Judicial Determination Regarding Clinical Failures in the Fatality of a Pediatric Patient at the Royal Hospital for Children
Introduction
A sheriff has ruled that the death of a three-year-old patient in Glasgow was potentially preventable had clinical anomalies been addressed with greater urgency.
Main Body
The decedent, Archie Donald, possessed a medical history characterized by congenital nephritic syndrome, which necessitated extensive interventions, including a unilateral nephrectomy in 2017. The Fatal Accident Inquiry (FAI) focused on the systemic failures surrounding the identification of a bacterial endocarditis infection. Evidence indicated that during a routine outpatient consultation on November 5, 2019, the patient exhibited a C-reactive protein (CRP) level of 98mg/l, significantly exceeding the standard physiological range. Despite this marker of inflammation, clinical staff failed to conduct an infection assessment or obtain blood cultures, subsequently permitting the patient's discharge. Furthermore, the judicial determination highlighted a failure to adhere to the established anticipatory care plan and relevant clinical guidelines, which would have mandated a consultation with an infectious disease specialist. The omission of the elevated CRP result from the discharge documentation, coupled with the rescheduling of a multidisciplinary team meeting, precluded the timely identification of the pathology. Upon readmission on November 19, 2019, the patient presented with pallor and a heart murmur. Despite the administration of antibiotics and blood transfusions, the patient suffered a myocardial infarction and expired on November 20. Post-mortem analysis confirmed the presence of Enterococcus faecalis. The court clarified that the infection's origin was unrelated to the patient's prior hospitalizations.
Conclusion
The inquiry concluded that systemic defects in care led to a preventable death, though the health board asserts that corrective measures have since been implemented.
Learning
The Architecture of Formal Detachment: Nominalization and Passive Causality
To transition from B2 to C2, a student must move beyond 'clear communication' into the realm of stylistic precision. This text is a masterclass in Clinical/Legal Formalism, where the primary goal is to decouple the action from the actor to maintain an aura of objective impartiality.
🧩 The 'Erasure of Agency'
Observe the phrase: "The omission of the elevated CRP result... precluded the timely identification of the pathology."

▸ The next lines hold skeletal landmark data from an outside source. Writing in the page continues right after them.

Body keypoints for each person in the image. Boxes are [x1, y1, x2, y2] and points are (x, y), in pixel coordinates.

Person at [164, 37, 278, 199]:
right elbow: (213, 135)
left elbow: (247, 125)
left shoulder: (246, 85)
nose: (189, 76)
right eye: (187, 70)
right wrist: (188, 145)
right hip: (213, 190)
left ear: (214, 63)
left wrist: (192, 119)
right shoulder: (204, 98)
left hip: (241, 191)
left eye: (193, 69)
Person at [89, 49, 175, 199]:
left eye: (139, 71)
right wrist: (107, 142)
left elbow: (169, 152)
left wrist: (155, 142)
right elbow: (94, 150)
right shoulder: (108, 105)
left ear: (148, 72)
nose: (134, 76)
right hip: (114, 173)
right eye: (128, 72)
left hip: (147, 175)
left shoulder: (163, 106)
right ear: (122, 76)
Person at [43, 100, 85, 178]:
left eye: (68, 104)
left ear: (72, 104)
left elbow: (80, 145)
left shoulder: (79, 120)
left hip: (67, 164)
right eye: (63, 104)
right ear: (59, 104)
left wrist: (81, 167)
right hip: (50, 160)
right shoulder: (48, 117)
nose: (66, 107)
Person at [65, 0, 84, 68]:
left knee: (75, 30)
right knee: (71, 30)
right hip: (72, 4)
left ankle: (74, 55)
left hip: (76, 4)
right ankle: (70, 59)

In a B2 context, a student might write: "The staff forgot to write down the CRP result, so they didn't find the disease in time."
The C2 Shift:
- Nominalization: The verb 'omit' becomes the noun 'omission'. The verb 'identify' becomes 'identification'. By turning actions into entities, the writer shifts the focus from who failed to what failed.
- Abstract Subjectivity: The subject of the sentence is no longer a person, but a concept (the omission). This creates a professional distance essential for judicial and medical reporting.

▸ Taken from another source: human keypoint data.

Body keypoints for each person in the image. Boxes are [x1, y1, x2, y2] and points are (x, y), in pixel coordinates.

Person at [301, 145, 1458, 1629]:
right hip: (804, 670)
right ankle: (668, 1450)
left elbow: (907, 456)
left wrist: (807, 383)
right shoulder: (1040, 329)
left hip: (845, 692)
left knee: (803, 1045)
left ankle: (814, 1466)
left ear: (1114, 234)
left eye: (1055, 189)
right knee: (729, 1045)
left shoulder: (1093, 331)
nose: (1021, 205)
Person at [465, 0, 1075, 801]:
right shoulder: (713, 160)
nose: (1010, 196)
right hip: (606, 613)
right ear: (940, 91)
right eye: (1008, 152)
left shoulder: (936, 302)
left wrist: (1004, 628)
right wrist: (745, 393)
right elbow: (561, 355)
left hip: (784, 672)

⚖️ Lexical Density & Precision
C2 mastery requires the use of 'low-frequency' precise verbs over 'high-frequency' general verbs. Compare these transitions found in the text:
| B2 Equivalent | C2 Implementation | Linguistic Effect |
|---|---|---|
| Had/Possessed | Characterized by | Suggests a defining trait rather than a simple possession. |
| Made it happen | Necessitated | Implies an unavoidable logical requirement. |
| Prevented | Precluded | Suggests a formal or structural impossibility. |
| Died | Expired | The peak of clinical euphemism; removes the emotional weight of death. |
🔍 Syntactic Complexity: The Conditional Past
"...potentially preventable had clinical anomalies been addressed with greater urgency."
This is an inverted third conditional. Instead of using "If clinical anomalies had been addressed...", the writer omits 'if' and inverts the subject and auxiliary verb. This inversion is a hallmark of high-level academic and legal English, signaling a sophisticated command of mood and modality.